Ich fing auch wieder an, als Sprachenlehrer zu arbeiten. Meistens abends bin ich fuer 3-4 h aus dem Haus, aber es hat sich eine gute Routine gebildet, so dass das alles weniger schlimm ist, als es klingt. Zwei Tage lang war ich auch Lektor in einem Camp, und es hatte Schuelern wie Lehrern viel Spass gemacht.

Ansonstens waren wir mit unserer Daenin einkaufen, Sushi und Ramen essen, haben Rosen angeschaut, haben am irischem Tanzunterricht und nachschliessendem Potluck teilgenommen, waren zumindest fast auf dem Vulkan drauf. Sie selber ist mit ihrer Schule zum Saubermachen nach Aso gefahren, war mit Freunden zum Okonomiyakiessen und hatte eine Praesentation vom Obibinden. Ihr aktives Japanisch entwickelt sich nicht ganz so gut wie bei M. aus Deutschland oder unserer H. aus Frankreich. Aber sie lernt in der letzten Zeit mehr, so dass es bestimmt schnell besser wird.

Töchterle ist wieder zuhause

Die Sommerferien haben angefangen, und für Töchterle bedeutete das, für 5 Wochen Abschied von ihrer Insel zu nehmen. Die Austauschschüler und anscheinend auch einige Lehrer nahmen die Tagestripfähre, und fuhren knapp 8 Stunden ueber das Sommermeer, bis sie dann sicher in Kagoshima ankamen. Da es mittlerweile schon für die meisten Schüler zu spät war, um doch noch am gleichen Tag nach Hause zu fahren oder zu fliegen, übernachteten sie im Rathaus des Dorfes und verstreuten sich dann am nächsten Morgen in alle 4 Himmelsrichtungen.
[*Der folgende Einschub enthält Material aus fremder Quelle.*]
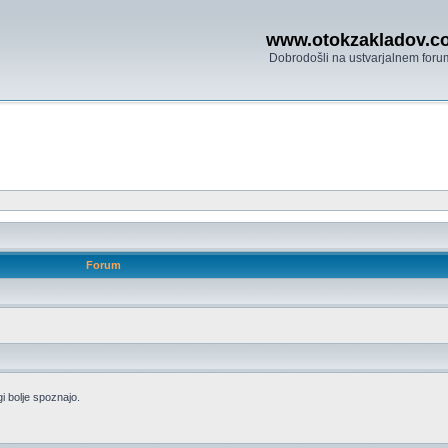
www.otokzakladov.c
Dobrodošli na ustvarjalnem foru
Forum
i bolje spoznajo.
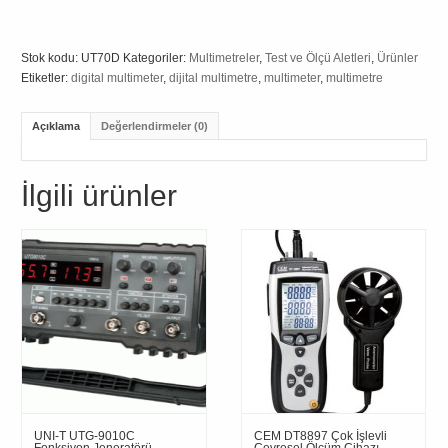
Stok kodu:
UT70D
Kategoriler:
Multimetreler
,
Test ve Ölçü Aletleri
,
Ürünler
Etiketler:
digital multimeter
,
dijital multimetre
,
multimeter
,
multimetre
Açıklama
Değerlendirmeler (0)
İlgili ürünler
UNI-T UTG-9010C
CEM DT8897 Çok İşlevli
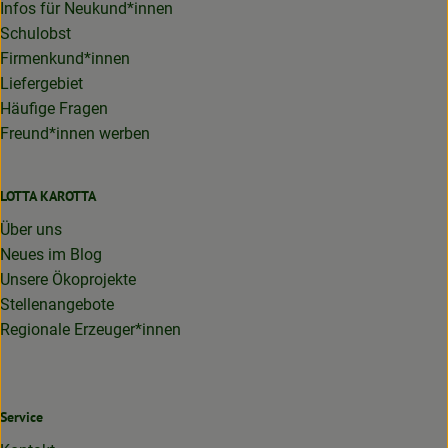
Infos für Neukund*innen
Schulobst
Firmenkund*innen
Liefergebiet
Häufige Fragen
Freund*innen werben
LOTTA KAROTTA
Über uns
Neues im Blog
Unsere Ökoprojekte
Stellenangebote
Regionale Erzeuger*innen
Service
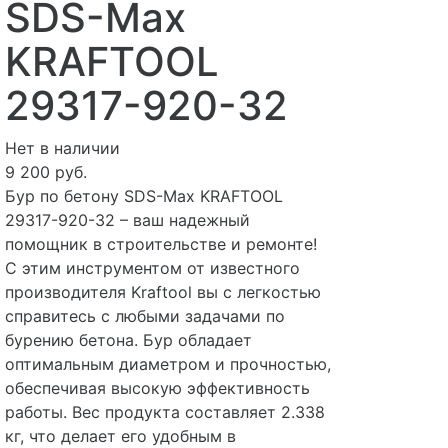
SDS-Max
KRAFTOOL
29317-920-32
Нет в наличии
9 200 руб.
Бур по бетону SDS-Max KRAFTOOL
29317-920-32 – ваш надежный
помощник в строительстве и ремонте!
С этим инструментом от известного
производителя Kraftool вы с легкостью
справитесь с любыми задачами по
бурению бетона. Бур обладает
оптимальным диаметром и прочностью,
обеспечивая высокую эффективность
работы. Вес продукта составляет 2.338
кг, что делает его удобным в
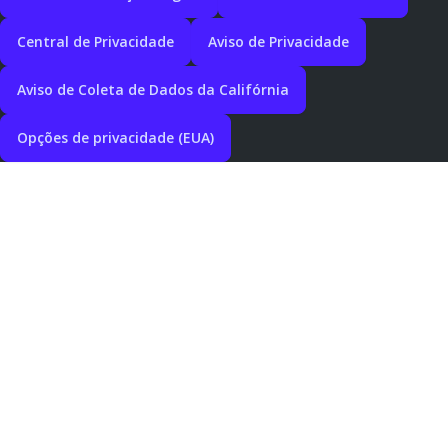
Central de Privacidade
Aviso de Privacidade
Aviso de Coleta de Dados da Califórnia
Opções de privacidade (EUA)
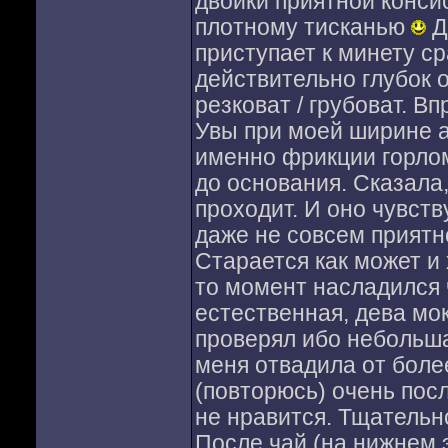
двойки приятной конси
плотному тисканью
Д
приступает к минету ср
действительно глубок о
резковат / грубоват. В
Увы при моей ширине а
именно фрикции горлом
до основания. Сказала,
проходит. И оно чувств
даже не совсем приятн
Старается как может и 
то момент насладился 
естественная, дева мо
проверял ибо небольша
меня отвадила от более
(повторюсь) очень посл
не нравится. Тщательно
После чай (на нижнем э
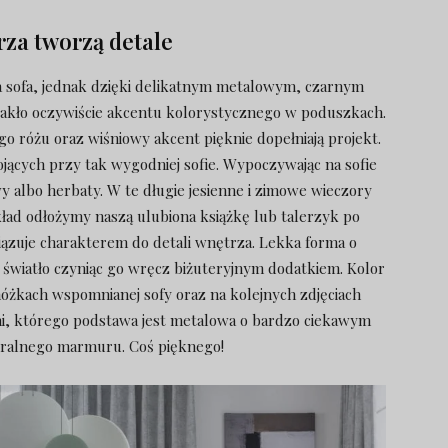
rza tworzą detale
a sofa, jednak dzięki delikatnym metalowym, czarnym
brakło oczywiście akcentu kolorystycznego w poduszkach.
o różu oraz wiśniowy akcent pięknie dopełniają projekt.
ących przy tak wygodniej sofie. Wypoczywając na sofie
y albo herbaty. W te długie jesienne i zimowe wieczory
ład odłożymy naszą ulubiona książkę lub talerzyk po
wiązuje charakterem do detali wnętrza. Lekka forma o
 światło czyniąc go wręcz biżuteryjnym dodatkiem. Kolor
żkach wspomnianej sofy oraz na kolejnych zdjęciach
ni, którego podstawa jest metalowa o bardzo ciekawym
turalnego marmuru. Coś pięknego!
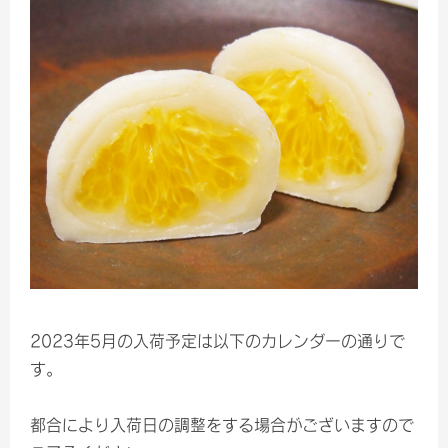
2023年5月の入荷予定は以下のカレンダーの通りで
す。
都合により入荷日の調整をする場合がございますので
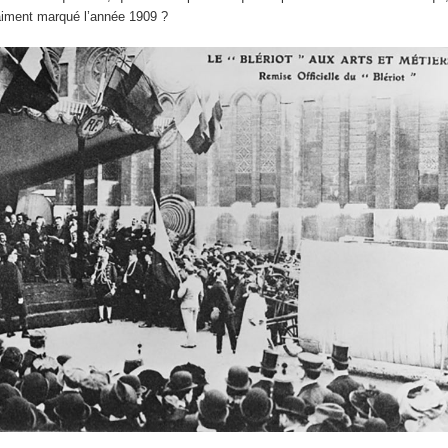
aiment marqué l’année 1909 ?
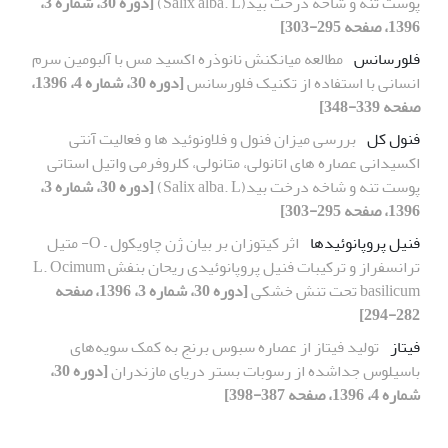
پوست تنه و شاخه درخت بید(Salix alba. L)
[دوره 30، شماره 3،
1396، صفحه 295-303]
فلورسانس
مطالعه میانکنش نانوذره اکسید مس با آلبومین سرم
انسانی با استفاده از تکنیک فلورسانس
[دوره 30، شماره 4، 1396،
صفحه 339-348]
فنول کل
بررسی میزان فنول و فلاونوئید ها و فعالیت آنتی
اکسیدانی عصاره های اتانولی، متانولی، کلروفرمی واتیل استاتی
پوست تنه و شاخه درخت بید(Salix alba. L)
[دوره 30، شماره 3،
1396، صفحه 295-303]
فنیل پروپانوئیدها
اثر کیتوزان بر بیان ژن چاویکول – O- متیل
ترانسفراز و ترکیبات فنیل پروپانوئیدی ریحان بنفش L. Ocimum
basilicum تحت تنش خشکی
[دوره 30، شماره 3، 1396، صفحه
282-294]
فیتاز
تولید فیتاز از عصاره سبوس برنج به کمک سویه‌های
باسیلوس جداشده از رسوبات بستر دریای مازندران
[دوره 30،
شماره 4، 1396، صفحه 387-398]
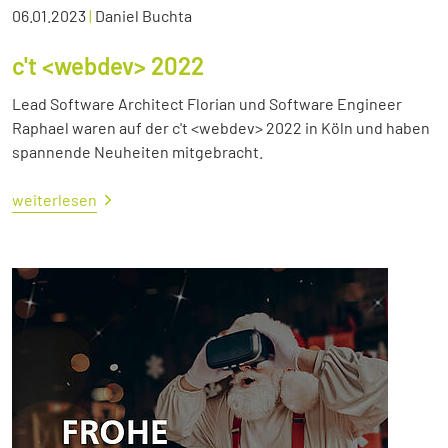
06.01.2023
|
Daniel Buchta
c't <webdev> 2022
Lead Software Architect Florian und Software Engineer
Raphael waren auf der c't <webdev> 2022 in Köln und haben
spannende Neuheiten mitgebracht.
weiterlesen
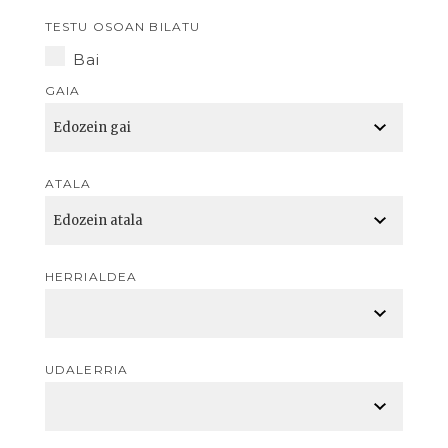
TESTU OSOAN BILATU
Bai
GAIA
ATALA
HERRIALDEA
UDALERRIA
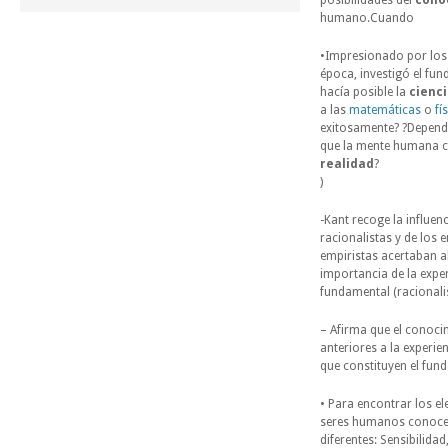
posibilidades del
cono
humano.Cuando
•Impresionado por los
época, investigó el fu
hacía posible la
cienc
a las
matemáticas
o
fí
exitosamente? ?Depend
que la mente humana c
realidad
?
)
-Kant recoge la influenc
racionalistas y de los 
empiristas acertaban al 
importancia de la expe
fundamental (racionalis
– Afirma que el conoc
anteriores a la experie
que constituyen el fund
• Para encontrar los e
seres humanos conocemo
diferentes: Sensibilidad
Söhnle war schon die ganze Zeit völlig aufgeregt, dass sein geliebtes Schwesterle wieder nach Hause kommen sollte. Und so fuhren wir dann zum Hauptbahnhof, um sie dort vom Shinkansen abzuholen.

Und ich bin begeistert von den Veränderungen. Körperlich ist unsere Grosse jetzt schon ganz schön junge Dame geworden. Und hübsch dazu. Aber am besten ist ihr konstantes Lächeln auf dem Gesicht, das der beste Beweis ist, wie sehr sie auf dem besten Weg ist, mit sich ins Reine zu kommen. Ich weiss gar nicht, wann ich sie das letzte Mal so glücklich gesehen hatte. Sie ist jetzt auch viel mehr verantwortungsbewusst als vorher. Ich erlitt ja fast einen Herzinfarkt, als sie mich fragte, ob sie mir mit irgend etwas helfen soll.
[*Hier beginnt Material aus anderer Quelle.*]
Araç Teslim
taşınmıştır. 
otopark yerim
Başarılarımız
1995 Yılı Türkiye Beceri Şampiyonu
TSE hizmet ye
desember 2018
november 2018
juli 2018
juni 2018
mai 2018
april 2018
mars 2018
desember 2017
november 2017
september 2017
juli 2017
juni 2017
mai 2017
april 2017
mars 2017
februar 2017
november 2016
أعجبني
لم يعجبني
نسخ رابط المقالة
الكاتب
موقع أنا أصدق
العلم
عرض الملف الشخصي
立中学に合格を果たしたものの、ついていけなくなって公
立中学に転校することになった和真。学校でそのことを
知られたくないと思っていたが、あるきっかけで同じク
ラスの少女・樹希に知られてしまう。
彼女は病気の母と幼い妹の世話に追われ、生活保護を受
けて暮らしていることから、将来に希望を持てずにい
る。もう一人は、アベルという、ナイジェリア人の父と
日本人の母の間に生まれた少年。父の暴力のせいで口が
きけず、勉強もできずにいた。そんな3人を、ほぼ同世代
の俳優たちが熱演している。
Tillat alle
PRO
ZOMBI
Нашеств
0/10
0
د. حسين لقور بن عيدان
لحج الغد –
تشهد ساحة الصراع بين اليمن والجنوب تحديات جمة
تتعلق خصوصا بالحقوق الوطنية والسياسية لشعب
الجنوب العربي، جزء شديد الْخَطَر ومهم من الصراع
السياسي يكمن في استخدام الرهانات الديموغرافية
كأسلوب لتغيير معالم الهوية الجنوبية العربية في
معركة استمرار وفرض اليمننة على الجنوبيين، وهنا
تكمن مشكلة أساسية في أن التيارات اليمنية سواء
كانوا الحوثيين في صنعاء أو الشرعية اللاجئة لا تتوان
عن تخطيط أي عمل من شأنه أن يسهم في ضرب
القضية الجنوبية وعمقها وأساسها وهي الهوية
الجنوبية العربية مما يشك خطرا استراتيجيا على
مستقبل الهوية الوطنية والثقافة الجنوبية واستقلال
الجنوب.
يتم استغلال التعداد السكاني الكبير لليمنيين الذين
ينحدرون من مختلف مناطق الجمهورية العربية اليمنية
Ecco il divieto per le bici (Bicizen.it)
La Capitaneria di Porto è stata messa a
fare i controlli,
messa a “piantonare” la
Der Inselaustausch ist wirklich das Beste, was ihr hätte passieren können. Ich freue mich wirklich zu sehen, wie sie sich weiterentwickelt.
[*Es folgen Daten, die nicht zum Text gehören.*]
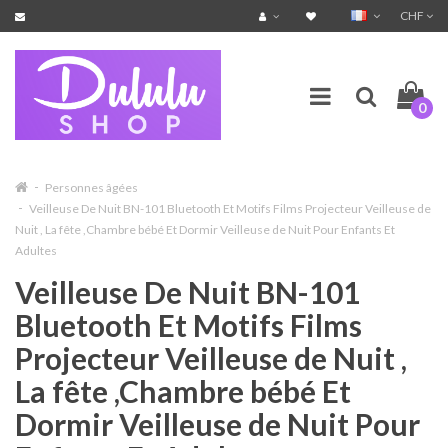
CHF
0
Personnes âgées
Veilleuse De Nuit BN-101 Bluetooth Et Motifs Films Projecteur Veilleuse de
Nuit , La fête ,Chambre bébé Et Dormir Veilleuse de Nuit Pour Enfants Et
Adultes
Veilleuse De Nuit BN-101
Bluetooth Et Motifs Films
Projecteur Veilleuse de Nuit ,
La fête ,Chambre bébé Et
Dormir Veilleuse de Nuit Pour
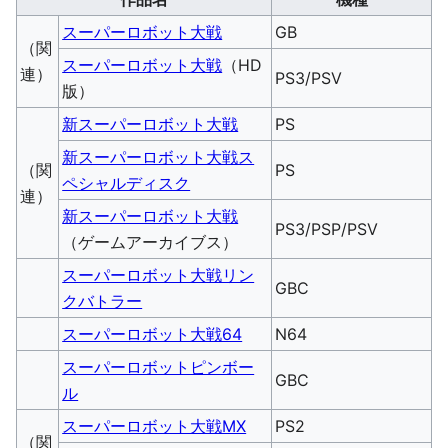
スーパーロボット大戦
GB
（関
スーパーロボット大戦
（HD
連）
PS3/PSV
版）
新スーパーロボット大戦
PS
新スーパーロボット大戦ス
（関
PS
ペシャルディスク
連）
新スーパーロボット大戦
PS3/PSP/PSV
（ゲームアーカイブス）
スーパーロボット大戦リン
GBC
クバトラー
スーパーロボット大戦64
N64
スーパーロボットピンボー
GBC
ル
スーパーロボット大戦MX
PS2
（関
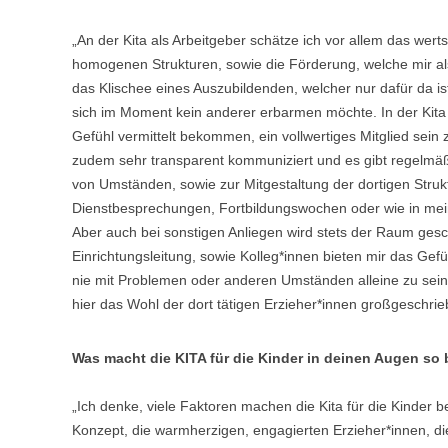
„An der Kita als Arbeitgeber schätze ich vor allem das wert
homogenen Strukturen, sowie die Förderung, welche mir al
das Klischee eines Auszubildenden, welcher nur dafür da is
sich im Moment kein anderer erbarmen möchte. In der Kita 
Gefühl vermittelt bekommen, ein vollwertiges Mitglied sein 
zudem sehr transparent kommuniziert und es gibt regelm
von Umständen, sowie zur Mitgestaltung der dortigen Strukt
Dienstbesprechungen, Fortbildungswochen oder wie in mei
Aber auch bei sonstigen Anliegen wird stets der Raum gesc
Einrichtungsleitung, sowie Kolleg*innen bieten mir das Gefüh
nie mit Problemen oder anderen Umständen alleine zu sein
hier das Wohl der dort tätigen Erzieher*innen großgeschrie
Was macht die KITA für die Kinder in deinen Augen so
„Ich denke, viele Faktoren machen die Kita für die Kinder b
Konzept, die warmherzigen, engagierten Erzieher*innen, die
Das einzige Traurige ist, dass sie die Fähre am 25. August zurücknehmen muss, weil sie in der letzten Ferienwoche ein Camp mit den anderen 3 Inselschulen. Unsere neue ATS kommt am 26., und im schlimmsten Fall werden sich die beiden Maedchen nicht vor Weihnachten kennen lernen.